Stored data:
......

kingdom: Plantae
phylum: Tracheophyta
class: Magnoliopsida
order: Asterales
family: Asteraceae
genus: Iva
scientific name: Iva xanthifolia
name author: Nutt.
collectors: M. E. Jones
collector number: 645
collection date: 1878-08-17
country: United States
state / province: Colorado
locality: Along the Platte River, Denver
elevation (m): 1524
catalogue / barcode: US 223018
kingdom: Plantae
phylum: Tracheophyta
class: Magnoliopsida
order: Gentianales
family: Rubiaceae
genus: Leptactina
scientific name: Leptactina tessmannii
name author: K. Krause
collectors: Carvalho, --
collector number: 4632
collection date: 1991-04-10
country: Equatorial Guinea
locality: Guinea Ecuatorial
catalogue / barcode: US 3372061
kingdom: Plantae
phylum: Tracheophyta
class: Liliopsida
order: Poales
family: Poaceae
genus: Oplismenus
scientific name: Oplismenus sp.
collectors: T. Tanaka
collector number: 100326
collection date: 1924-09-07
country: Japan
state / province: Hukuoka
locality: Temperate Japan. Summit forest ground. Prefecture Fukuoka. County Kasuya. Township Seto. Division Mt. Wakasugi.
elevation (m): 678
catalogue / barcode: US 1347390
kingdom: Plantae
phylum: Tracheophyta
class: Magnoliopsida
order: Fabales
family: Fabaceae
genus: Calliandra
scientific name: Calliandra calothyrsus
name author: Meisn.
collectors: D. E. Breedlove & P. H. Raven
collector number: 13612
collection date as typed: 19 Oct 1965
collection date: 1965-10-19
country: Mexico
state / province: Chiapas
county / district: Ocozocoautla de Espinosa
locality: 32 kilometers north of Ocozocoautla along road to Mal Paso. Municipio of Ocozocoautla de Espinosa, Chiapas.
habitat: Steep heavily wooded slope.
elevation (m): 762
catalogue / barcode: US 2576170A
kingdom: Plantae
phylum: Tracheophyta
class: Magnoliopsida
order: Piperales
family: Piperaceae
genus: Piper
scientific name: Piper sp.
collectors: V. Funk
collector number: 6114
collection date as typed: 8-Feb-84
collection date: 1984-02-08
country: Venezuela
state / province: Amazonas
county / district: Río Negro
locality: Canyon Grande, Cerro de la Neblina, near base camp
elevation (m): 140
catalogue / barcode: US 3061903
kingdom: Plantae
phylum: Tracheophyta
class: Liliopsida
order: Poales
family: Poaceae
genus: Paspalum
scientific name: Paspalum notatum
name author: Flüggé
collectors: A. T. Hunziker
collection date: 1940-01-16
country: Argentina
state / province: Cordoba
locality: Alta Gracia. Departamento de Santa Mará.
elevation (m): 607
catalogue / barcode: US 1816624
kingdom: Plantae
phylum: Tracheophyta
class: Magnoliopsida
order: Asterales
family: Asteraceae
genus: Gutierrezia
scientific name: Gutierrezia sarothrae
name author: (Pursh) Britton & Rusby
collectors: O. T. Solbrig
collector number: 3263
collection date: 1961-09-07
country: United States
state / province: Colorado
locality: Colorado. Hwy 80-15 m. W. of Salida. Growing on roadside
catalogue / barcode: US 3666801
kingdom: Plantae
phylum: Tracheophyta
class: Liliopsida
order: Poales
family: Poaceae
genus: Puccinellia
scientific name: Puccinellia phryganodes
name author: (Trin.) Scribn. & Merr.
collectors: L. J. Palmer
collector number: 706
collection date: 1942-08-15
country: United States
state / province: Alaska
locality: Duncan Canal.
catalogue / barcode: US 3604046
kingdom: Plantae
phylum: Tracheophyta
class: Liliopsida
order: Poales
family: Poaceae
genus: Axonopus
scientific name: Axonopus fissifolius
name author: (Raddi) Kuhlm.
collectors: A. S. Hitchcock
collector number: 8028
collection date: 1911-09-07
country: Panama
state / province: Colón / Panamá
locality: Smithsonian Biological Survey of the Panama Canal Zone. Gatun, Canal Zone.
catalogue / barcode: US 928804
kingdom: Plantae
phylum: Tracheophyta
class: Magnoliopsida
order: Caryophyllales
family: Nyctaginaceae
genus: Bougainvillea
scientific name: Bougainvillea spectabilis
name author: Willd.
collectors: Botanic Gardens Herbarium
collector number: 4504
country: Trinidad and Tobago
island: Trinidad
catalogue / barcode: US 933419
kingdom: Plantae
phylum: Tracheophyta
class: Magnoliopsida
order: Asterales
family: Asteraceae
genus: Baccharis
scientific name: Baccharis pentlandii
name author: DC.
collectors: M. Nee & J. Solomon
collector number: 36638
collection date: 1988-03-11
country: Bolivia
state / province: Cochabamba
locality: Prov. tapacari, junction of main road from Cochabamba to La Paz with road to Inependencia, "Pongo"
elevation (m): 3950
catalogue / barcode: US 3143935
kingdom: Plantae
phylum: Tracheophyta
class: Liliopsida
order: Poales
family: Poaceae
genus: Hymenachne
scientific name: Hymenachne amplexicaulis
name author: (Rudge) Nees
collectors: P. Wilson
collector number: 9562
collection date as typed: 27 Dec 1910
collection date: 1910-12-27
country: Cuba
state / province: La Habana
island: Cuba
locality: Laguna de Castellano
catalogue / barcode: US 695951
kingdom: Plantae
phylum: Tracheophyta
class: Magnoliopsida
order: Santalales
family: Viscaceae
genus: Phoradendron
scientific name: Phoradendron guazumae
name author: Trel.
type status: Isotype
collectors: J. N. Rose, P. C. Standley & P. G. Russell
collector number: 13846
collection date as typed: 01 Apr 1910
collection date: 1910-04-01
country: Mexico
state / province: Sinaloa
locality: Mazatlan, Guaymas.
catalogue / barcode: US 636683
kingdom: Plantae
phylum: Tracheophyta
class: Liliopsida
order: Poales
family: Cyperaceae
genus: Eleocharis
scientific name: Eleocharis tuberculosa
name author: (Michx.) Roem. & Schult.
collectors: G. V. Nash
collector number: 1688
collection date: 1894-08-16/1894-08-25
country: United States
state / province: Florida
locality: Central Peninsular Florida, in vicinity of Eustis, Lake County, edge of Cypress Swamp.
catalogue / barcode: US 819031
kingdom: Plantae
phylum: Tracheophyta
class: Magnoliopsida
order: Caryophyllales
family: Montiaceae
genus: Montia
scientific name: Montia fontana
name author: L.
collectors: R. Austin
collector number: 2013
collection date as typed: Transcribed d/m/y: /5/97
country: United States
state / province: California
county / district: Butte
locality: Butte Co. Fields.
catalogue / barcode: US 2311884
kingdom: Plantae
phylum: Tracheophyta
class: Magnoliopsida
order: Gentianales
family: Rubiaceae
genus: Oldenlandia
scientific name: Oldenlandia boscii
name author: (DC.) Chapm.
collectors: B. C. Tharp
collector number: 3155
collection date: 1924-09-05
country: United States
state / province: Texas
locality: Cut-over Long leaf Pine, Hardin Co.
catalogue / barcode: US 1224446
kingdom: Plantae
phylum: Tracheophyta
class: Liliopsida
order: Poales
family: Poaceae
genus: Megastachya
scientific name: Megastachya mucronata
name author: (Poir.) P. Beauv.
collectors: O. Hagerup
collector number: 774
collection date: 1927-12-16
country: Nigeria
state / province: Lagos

......

▶ [Problem requirements]: Retype every one of the records above line for line, keeping each character unchanged.

▶ [Expected answer]:
kingdom: Plantae
phylum: Tracheophyta
class: Magnoliopsida
order: Asterales
family: Asteraceae
genus: Iva
scientific name: Iva xanthifolia
name author: Nutt.
collectors: M. E. Jones
collector number: 645
collection date: 1878-08-17
country: United States
state / province: Colorado
locality: Along the Platte River, Denver
elevation (m): 1524
catalogue / barcode: US 223018
kingdom: Plantae
phylum: Tracheophyta
class: Magnoliopsida
order: Gentianales
family: Rubiaceae
genus: Leptactina
scientific name: Leptactina tessmannii
name author: K. Krause
collectors: Carvalho, --
collector number: 4632
collection date: 1991-04-10
country: Equatorial Guinea
locality: Guinea Ecuatorial
catalogue / barcode: US 3372061
kingdom: Plantae
phylum: Tracheophyta
class: Liliopsida
order: Poales
family: Poaceae
genus: Oplismenus
scientific name: Oplismenus sp.
collectors: T. Tanaka
collector number: 100326
collection date: 1924-09-07
country: Japan
state / province: Hukuoka
locality: Temperate Japan. Summit forest ground. Prefecture Fukuoka. County Kasuya. Township Seto. Division Mt. Wakasugi.
elevation (m): 678
catalogue / barcode: US 1347390
kingdom: Plantae
phylum: Tracheophyta
class: Magnoliopsida
order: Fabales
family: Fabaceae
genus: Calliandra
scientific name: Calliandra calothyrsus
name author: Meisn.
collectors: D. E. Breedlove & P. H. Raven
collector number: 13612
collection date as typed: 19 Oct 1965
collection date: 1965-10-19
country: Mexico
state / province: Chiapas
county / district: Ocozocoautla de Espinosa
locality: 32 kilometers north of Ocozocoautla along road to Mal Paso. Municipio of Ocozocoautla de Espinosa, Chiapas.
habitat: Steep heavily wooded slope.
elevation (m): 762
catalogue / barcode: US 2576170A
kingdom: Plantae
phylum: Tracheophyta
class: Magnoliopsida
order: Piperales
family: Piperaceae
genus: Piper
scientific name: Piper sp.
collectors: V. Funk
collector number: 6114
collection date as typed: 8-Feb-84
collection date: 1984-02-08
country: Venezuela
state / province: Amazonas
county / district: Río Negro
locality: Canyon Grande, Cerro de la Neblina, near base camp
elevation (m): 140
catalogue / barcode: US 3061903
kingdom: Plantae
phylum: Tracheophyta
class: Liliopsida
order: Poales
family: Poaceae
genus: Paspalum
scientific name: Paspalum notatum
name author: Flüggé
collectors: A. T. Hunziker
collection date: 1940-01-16
country: Argentina
state / province: Cordoba
locality: Alta Gracia. Departamento de Santa Mará.
elevation (m): 607
catalogue / barcode: US 1816624
kingdom: Plantae
phylum: Tracheophyta
class: Magnoliopsida
order: Asterales
family: Asteraceae
genus: Gutierrezia
scientific name: Gutierrezia sarothrae
name author: (Pursh) Britton & Rusby
collectors: O. T. Solbrig
collector number: 3263
collection date: 1961-09-07
country: United States
state / province: Colorado
locality: Colorado. Hwy 80-15 m. W. of Salida. Growing on roadside
catalogue / barcode: US 3666801
kingdom: Plantae
phylum: Tracheophyta
class: Liliopsida
order: Poales
family: Poaceae
genus: Puccinellia
scientific name: Puccinellia phryganodes
name author: (Trin.) Scribn. & Merr.
collectors: L. J. Palmer
collector number: 706
collection date: 1942-08-15
country: United States
state / province: Alaska
locality: Duncan Canal.
catalogue / barcode: US 3604046
kingdom: Plantae
phylum: Tracheophyta
class: Liliopsida
order: Poales
family: Poaceae
genus: Axonopus
scientific name: Axonopus fissifolius
name author: (Raddi) Kuhlm.
collectors: A. S. Hitchcock
collector number: 8028
collection date: 1911-09-07
country: Panama
state / province: Colón / Panamá
locality: Smithsonian Biological Survey of the Panama Canal Zone. Gatun, Canal Zone.
catalogue / barcode: US 928804
kingdom: Plantae
phylum: Tracheophyta
class: Magnoliopsida
order: Caryophyllales
family: Nyctaginaceae
genus: Bougainvillea
scientific name: Bougainvillea spectabilis
name author: Willd.
collectors: Botanic Gardens Herbarium
collector number: 4504
country: Trinidad and Tobago
island: Trinidad
catalogue / barcode: US 933419
kingdom: Plantae
phylum: Tracheophyta
class: Magnoliopsida
order: Asterales
family: Asteraceae
genus: Baccharis
scientific name: Baccharis pentlandii
name author: DC.
collectors: M. Nee & J. Solomon
collector number: 36638
collection date: 1988-03-11
country: Bolivia
state / province: Cochabamba
locality: Prov. tapacari, junction of main road from Cochabamba to La Paz with road to Inependencia, "Pongo"
elevation (m): 3950
catalogue / barcode: US 3143935
kingdom: Plantae
phylum: Tracheophyta
class: Liliopsida
order: Poales
family: Poaceae
genus: Hymenachne
scientific name: Hymenachne amplexicaulis
name author: (Rudge) Nees
collectors: P. Wilson
collector number: 9562
collection date as typed: 27 Dec 1910
collection date: 1910-12-27
country: Cuba
state / province: La Habana
island: Cuba
locality: Laguna de Castellano
catalogue / barcode: US 695951
kingdom: Plantae
phylum: Tracheophyta
class: Magnoliopsida
order: Santalales
family: Viscaceae
genus: Phoradendron
scientific name: Phoradendron guazumae
name author: Trel.
type status: Isotype
collectors: J. N. Rose, P. C. Standley & P. G. Russell
collector number: 13846
collection date as typed: 01 Apr 1910
collection date: 1910-04-01
country: Mexico
state / province: Sinaloa
locality: Mazatlan, Guaymas.
catalogue / barcode: US 636683
kingdom: Plantae
phylum: Tracheophyta
class: Liliopsida
order: Poales
family: Cyperaceae
genus: Eleocharis
scientific name: Eleocharis tuberculosa
name author: (Michx.) Roem. & Schult.
collectors: G. V. Nash
collector number: 1688
collection date: 1894-08-16/1894-08-25
country: United States
state / province: Florida
locality: Central Peninsular Florida, in vicinity of Eustis, Lake County, edge of Cypress Swamp.
catalogue / barcode: US 819031
kingdom: Plantae
phylum: Tracheophyta
class: Magnoliopsida
order: Caryophyllales
family: Montiaceae
genus: Montia
scientific name: Montia fontana
name author: L.
collectors: R. Austin
collector number: 2013
collection date as typed: Transcribed d/m/y: /5/97
country: United States
state / province: California
county / district: Butte
locality: Butte Co. Fields.
catalogue / barcode: US 2311884
kingdom: Plantae
phylum: Tracheophyta
class: Magnoliopsida
order: Gentianales
family: Rubiaceae
genus: Oldenlandia
scientific name: Oldenlandia boscii
name author: (DC.) Chapm.
collectors: B. C. Tharp
collector number: 3155
collection date: 1924-09-05
country: United States
state / province: Texas
locality: Cut-over Long leaf Pine, Hardin Co.
catalogue / barcode: US 1224446
kingdom: Plantae
phylum: Tracheophyta
class: Liliopsida
order: Poales
family: Poaceae
genus: Megastachya
scientific name: Megastachya mucronata
name author: (Poir.) P. Beauv.
collectors: O. Hagerup
collector number: 774
collection date: 1927-12-16
country: Nigeria
state / province: Lagos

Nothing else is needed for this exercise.